EXERCISE INSTRUCTIONS
Can you reproduce the text of the records below with every "Rok" replaced by "Year" and everything else unchanged? Leave the pictures out of your answer.
:::
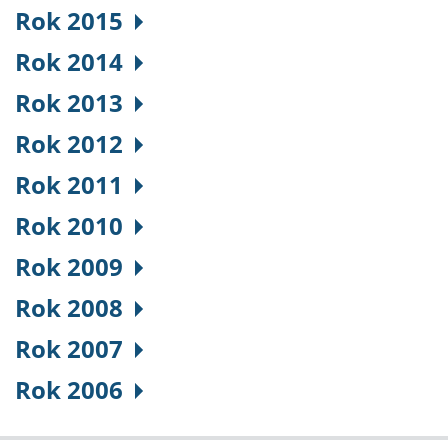
Rok 2015
Rok 2014
Rok 2013
Rok 2012
Rok 2011
Rok 2010
Rok 2009
Rok 2008
Rok 2007
Rok 2006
:::
RESULT FOR THIS TASK
Year 2015
Year 2014
Year 2013
Year 2012
Year 2011
Year 2010
Year 2009
Year 2008
Year 2007
Year 2006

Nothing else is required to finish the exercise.